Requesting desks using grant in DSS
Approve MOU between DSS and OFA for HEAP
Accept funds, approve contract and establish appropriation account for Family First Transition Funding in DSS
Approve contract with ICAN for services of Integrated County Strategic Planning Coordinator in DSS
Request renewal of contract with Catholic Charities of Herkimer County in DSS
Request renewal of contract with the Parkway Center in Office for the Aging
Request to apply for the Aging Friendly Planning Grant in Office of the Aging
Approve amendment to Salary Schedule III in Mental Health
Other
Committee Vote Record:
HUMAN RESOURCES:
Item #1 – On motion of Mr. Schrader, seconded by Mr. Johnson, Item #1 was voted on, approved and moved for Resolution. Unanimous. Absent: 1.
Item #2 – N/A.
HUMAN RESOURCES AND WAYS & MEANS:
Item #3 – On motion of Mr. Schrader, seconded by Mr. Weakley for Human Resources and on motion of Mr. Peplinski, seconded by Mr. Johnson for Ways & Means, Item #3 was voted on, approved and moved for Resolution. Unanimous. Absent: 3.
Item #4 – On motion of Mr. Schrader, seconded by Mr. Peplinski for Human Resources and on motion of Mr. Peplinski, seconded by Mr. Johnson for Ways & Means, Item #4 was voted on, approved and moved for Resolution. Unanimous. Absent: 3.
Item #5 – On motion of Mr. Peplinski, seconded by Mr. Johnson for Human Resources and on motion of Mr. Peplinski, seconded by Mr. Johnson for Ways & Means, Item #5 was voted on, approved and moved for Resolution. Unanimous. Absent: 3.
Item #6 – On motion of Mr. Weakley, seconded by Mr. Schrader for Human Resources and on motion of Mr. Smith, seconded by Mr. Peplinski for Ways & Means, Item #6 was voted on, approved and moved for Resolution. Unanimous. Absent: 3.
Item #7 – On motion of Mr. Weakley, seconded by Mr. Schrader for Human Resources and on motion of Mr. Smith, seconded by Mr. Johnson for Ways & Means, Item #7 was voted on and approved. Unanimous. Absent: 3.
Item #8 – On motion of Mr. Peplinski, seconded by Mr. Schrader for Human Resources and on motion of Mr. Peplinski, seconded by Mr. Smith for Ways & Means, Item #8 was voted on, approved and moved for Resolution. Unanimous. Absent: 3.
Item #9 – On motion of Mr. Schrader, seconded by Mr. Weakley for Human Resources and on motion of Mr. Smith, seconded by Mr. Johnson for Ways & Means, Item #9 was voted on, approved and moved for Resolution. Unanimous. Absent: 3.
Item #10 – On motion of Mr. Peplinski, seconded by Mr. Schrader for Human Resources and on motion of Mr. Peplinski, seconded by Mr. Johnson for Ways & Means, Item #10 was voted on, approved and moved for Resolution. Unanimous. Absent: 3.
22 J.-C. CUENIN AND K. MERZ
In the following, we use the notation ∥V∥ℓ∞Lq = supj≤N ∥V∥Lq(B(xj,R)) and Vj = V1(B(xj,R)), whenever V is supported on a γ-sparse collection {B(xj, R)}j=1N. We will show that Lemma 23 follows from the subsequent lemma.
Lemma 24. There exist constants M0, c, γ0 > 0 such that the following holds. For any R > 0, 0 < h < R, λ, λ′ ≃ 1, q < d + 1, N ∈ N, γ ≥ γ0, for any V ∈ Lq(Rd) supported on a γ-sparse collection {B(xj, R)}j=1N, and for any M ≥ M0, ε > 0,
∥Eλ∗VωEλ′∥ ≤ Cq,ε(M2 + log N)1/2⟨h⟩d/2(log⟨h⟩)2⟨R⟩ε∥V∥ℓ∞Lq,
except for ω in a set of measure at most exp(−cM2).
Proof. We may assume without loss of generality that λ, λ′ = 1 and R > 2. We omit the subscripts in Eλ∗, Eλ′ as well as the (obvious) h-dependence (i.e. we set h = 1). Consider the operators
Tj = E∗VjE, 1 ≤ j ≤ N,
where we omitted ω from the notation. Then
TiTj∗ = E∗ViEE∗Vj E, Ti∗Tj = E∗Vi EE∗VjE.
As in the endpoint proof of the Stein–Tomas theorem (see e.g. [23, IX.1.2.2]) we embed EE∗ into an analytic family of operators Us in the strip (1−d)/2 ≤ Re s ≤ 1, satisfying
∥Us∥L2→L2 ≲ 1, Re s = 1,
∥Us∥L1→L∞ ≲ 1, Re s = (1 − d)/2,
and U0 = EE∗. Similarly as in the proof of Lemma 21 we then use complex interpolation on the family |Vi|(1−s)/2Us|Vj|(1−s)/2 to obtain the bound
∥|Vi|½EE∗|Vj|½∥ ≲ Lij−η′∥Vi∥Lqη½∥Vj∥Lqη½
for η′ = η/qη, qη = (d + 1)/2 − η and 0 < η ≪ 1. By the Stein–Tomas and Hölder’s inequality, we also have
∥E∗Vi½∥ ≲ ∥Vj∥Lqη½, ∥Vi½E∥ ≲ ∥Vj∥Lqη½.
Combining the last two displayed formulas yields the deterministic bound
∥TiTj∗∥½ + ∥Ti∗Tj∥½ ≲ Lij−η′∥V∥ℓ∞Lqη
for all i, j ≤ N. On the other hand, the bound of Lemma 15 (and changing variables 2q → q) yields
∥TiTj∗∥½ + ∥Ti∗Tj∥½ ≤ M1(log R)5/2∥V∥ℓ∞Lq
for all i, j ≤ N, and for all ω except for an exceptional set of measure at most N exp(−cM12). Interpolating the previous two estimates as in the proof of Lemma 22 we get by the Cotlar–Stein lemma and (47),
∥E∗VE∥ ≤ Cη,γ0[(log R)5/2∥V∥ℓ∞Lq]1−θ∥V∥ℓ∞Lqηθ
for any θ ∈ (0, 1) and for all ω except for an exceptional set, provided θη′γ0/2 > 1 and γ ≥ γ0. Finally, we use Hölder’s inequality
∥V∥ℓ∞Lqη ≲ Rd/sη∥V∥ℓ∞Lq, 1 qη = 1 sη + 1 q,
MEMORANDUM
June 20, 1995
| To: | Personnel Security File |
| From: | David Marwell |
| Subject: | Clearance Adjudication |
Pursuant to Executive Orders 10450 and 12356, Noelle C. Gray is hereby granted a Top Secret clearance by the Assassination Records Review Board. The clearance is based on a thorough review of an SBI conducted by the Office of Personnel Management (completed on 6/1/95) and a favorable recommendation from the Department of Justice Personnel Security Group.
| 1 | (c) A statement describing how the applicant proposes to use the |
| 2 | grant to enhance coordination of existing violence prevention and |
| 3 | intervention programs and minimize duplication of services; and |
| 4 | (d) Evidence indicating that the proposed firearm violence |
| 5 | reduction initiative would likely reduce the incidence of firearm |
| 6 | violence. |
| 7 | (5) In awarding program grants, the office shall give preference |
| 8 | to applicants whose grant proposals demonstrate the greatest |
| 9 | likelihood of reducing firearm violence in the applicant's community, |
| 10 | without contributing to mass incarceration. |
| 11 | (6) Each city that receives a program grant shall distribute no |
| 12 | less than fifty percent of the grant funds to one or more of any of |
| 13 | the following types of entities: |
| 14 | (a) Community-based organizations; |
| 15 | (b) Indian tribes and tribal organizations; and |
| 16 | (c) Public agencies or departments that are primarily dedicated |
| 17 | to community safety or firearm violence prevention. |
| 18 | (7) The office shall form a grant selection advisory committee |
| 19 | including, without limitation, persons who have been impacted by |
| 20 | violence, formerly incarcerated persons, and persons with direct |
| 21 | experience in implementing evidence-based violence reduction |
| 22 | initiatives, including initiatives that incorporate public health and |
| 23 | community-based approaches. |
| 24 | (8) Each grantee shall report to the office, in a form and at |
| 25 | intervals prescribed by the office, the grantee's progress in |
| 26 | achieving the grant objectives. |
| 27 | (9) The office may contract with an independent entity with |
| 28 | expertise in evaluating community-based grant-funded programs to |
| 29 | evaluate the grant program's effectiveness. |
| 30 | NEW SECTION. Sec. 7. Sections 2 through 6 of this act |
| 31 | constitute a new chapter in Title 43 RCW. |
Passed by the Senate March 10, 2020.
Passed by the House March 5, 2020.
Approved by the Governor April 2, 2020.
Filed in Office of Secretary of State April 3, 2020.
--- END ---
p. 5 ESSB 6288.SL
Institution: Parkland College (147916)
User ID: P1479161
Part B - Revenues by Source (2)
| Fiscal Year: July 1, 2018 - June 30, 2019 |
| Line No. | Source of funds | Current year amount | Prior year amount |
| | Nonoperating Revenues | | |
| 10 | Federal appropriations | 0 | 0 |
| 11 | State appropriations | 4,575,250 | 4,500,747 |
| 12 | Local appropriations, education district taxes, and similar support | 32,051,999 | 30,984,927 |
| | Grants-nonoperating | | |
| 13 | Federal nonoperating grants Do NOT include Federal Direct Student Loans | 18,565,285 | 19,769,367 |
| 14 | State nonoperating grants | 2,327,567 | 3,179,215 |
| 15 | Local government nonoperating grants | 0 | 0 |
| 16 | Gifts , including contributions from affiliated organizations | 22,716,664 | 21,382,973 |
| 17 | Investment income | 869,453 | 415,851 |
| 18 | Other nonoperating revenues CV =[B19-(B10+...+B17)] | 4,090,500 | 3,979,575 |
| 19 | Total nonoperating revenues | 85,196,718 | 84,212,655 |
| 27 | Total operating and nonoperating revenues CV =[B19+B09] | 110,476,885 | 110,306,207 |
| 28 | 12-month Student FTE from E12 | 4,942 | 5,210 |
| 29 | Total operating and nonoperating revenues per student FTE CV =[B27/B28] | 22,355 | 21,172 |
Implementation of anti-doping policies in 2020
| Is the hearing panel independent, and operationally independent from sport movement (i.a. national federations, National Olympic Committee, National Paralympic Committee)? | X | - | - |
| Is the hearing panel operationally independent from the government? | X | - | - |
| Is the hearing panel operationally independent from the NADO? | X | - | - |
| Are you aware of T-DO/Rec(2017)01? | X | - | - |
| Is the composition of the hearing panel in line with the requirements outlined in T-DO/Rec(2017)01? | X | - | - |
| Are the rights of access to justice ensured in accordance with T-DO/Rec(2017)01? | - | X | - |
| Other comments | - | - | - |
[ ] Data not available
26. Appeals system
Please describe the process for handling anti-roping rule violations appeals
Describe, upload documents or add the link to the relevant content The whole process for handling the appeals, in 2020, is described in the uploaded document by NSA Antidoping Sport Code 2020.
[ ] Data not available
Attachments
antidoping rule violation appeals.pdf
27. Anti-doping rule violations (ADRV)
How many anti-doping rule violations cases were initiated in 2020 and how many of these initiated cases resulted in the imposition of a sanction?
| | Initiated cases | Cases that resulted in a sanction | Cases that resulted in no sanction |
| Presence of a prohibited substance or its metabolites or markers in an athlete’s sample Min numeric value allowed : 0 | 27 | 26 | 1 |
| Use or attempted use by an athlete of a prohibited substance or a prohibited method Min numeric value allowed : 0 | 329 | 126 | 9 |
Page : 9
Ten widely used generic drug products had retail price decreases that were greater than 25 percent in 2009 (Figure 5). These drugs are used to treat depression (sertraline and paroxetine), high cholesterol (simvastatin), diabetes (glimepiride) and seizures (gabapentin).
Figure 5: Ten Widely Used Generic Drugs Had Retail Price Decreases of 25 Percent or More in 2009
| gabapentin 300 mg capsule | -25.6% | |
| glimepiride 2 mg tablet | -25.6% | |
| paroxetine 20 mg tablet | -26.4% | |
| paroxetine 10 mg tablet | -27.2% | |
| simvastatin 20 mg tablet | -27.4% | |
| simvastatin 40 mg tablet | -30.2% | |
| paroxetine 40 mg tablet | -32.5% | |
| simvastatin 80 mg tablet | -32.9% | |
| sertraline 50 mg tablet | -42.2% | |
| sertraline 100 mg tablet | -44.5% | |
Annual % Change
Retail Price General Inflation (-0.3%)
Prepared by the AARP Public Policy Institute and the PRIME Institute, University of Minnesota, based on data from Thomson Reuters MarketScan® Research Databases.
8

- _Your instructions_:
Each line in the entries above that includes the string "Smith" should be extracted.

- _Answer_:
Item #6 – On motion of Mr. Weakley, seconded by Mr. Schrader for Human Resources and on motion of Mr. Smith, seconded by Mr. Peplinski for Ways & Means, Item #6 was voted on, approved and moved for Resolution. Unanimous. Absent: 3.
Item #7 – On motion of Mr. Weakley, seconded by Mr. Schrader for Human Resources and on motion of Mr. Smith, seconded by Mr. Johnson for Ways & Means, Item #7 was voted on and approved. Unanimous. Absent: 3.
Item #8 – On motion of Mr. Peplinski, seconded by Mr. Schrader for Human Resources and on motion of Mr. Peplinski, seconded by Mr. Smith for Ways & Means, Item #8 was voted on, approved and moved for Resolution. Unanimous. Absent: 3.
Item #9 – On motion of Mr. Schrader, seconded by Mr. Weakley for Human Resources and on motion of Mr. Smith, seconded by Mr. Johnson for Ways & Means, Item #9 was voted on, approved and moved for Resolution. Unanimous. Absent: 3.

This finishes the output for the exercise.